── Supplied entries ──

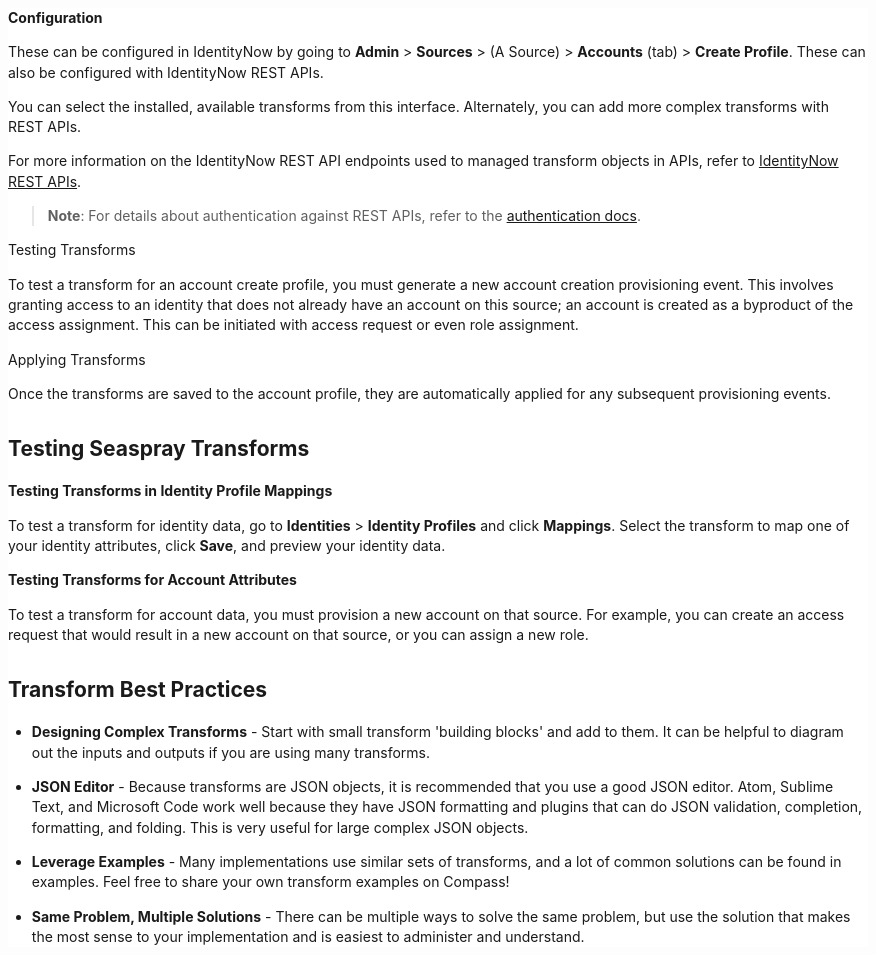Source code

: **Configuration**

These can be configured in IdentityNow by going to **Admin** > **Sources** > (A Source) > **Accounts** (tab) > **Create Profile**. These can also be configured with IdentityNow REST APIs.

You can select the installed, available transforms from this interface. Alternately, you can add more complex transforms with REST APIs.

For more information on the IdentityNow REST API endpoints used to managed transform objects in APIs, refer to [IdentityNow REST APIs](https://developer.sailpoint.com/apis/v3/#tag/Transforms).

> **Note**: For details about authentication against REST APIs, refer to the [authentication docs](../../authentication.md).

Testing Transforms

To test a transform for an account create profile, you must generate a new account creation provisioning event. This involves granting access to an identity that does not already have an account on this source; an account is created as a byproduct of the access assignment. This can be initiated with access request or even role assignment.

Applying Transforms

Once the transforms are saved to the account profile, they are automatically applied for any subsequent provisioning events.

## Testing Seaspray Transforms

**Testing Transforms in Identity Profile Mappings**

To test a transform for identity data, go to **Identities** > **Identity Profiles** and click **Mappings**. Select the transform to map one of your identity attributes, click **Save**, and preview your identity data.

**Testing Transforms for Account Attributes**

To test a transform for account data, you must provision a new account on that source. For example, you can create an access request that would result in a new account on that source, or you can assign a new role.

## Transform Best Practices

- **Designing Complex Transforms** - Start with small transform 'building blocks' and add to them. It can be helpful to diagram out the inputs and outputs if you are using many transforms.

- **JSON Editor** - Because transforms are JSON objects, it is recommended that you use a good JSON editor. Atom, Sublime Text, and Microsoft Code work well because they have JSON formatting and plugins that can do JSON validation, completion, formatting, and folding. This is very useful for large complex JSON objects.

- **Leverage Examples** - Many implementations use similar sets of transforms, and a lot of common solutions can be found in examples. Feel free to share your own transform examples on Compass!

- **Same Problem, Multiple Solutions** - There can be multiple ways to solve the same problem, but use the solution that makes the most sense to your implementation and is easiest to administer and understand.
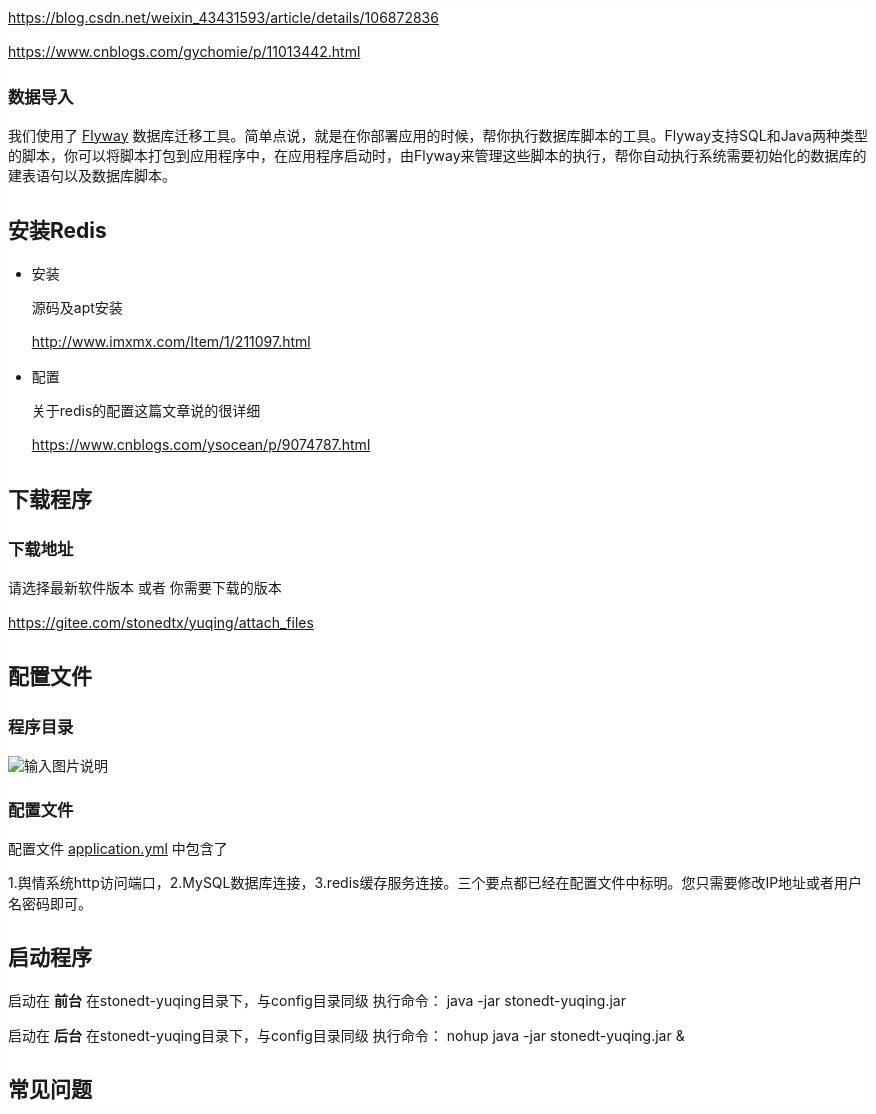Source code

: https://blog.csdn.net/weixin_43431593/article/details/106872836

https://www.cnblogs.com/gychomie/p/11013442.html

### 数据导入
我们使用了 [Flyway](https://flywaydb.org/) 数据库迁移工具。简单点说，就是在你部署应用的时候，帮你执行数据库脚本的工具。Flyway支持SQL和Java两种类型的脚本，你可以将脚本打包到应用程序中，在应用程序启动时，由Flyway来管理这些脚本的执行，帮你自动执行系统需要初始化的数据库的建表语句以及数据库脚本。


## 安装Redis

- 安装

  源码及apt安装<p>
  http://www.imxmx.com/Item/1/211097.html

- 配置

  关于redis的配置这篇文章说的很详细 <p>
  https://www.cnblogs.com/ysocean/p/9074787.html


## 下载程序

### 下载地址

请选择最新软件版本 或者 你需要下载的版本

https://gitee.com/stonedtx/yuqing/attach_files

## 配置文件

### 程序目录
![输入图片说明](ProIMG/application.yml.png)

### 配置文件

配置文件 [application.yml](https://gitee.com/stonedtx/yuqing/blob/master/config/application.yml) 中包含了

1.舆情系统http访问端口，2.MySQL数据库连接，3.redis缓存服务连接。三个要点都已经在配置文件中标明。您只需要修改IP地址或者用户名密码即可。


## 启动程序

启动在 **前台** 
在stonedt-yuqing目录下，与config目录同级 执行命令： java -jar stonedt-yuqing.jar


启动在 **后台** 
在stonedt-yuqing目录下，与config目录同级 执行命令： nohup java -jar stonedt-yuqing.jar &


## 常见问题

───

When the word "与config目录同级" occurs in a line above, list that line.

在stonedt-yuqing目录下，与config目录同级 执行命令： java -jar stonedt-yuqing.jar
在stonedt-yuqing目录下，与config目录同级 执行命令： nohup java -jar stonedt-yuqing.jar &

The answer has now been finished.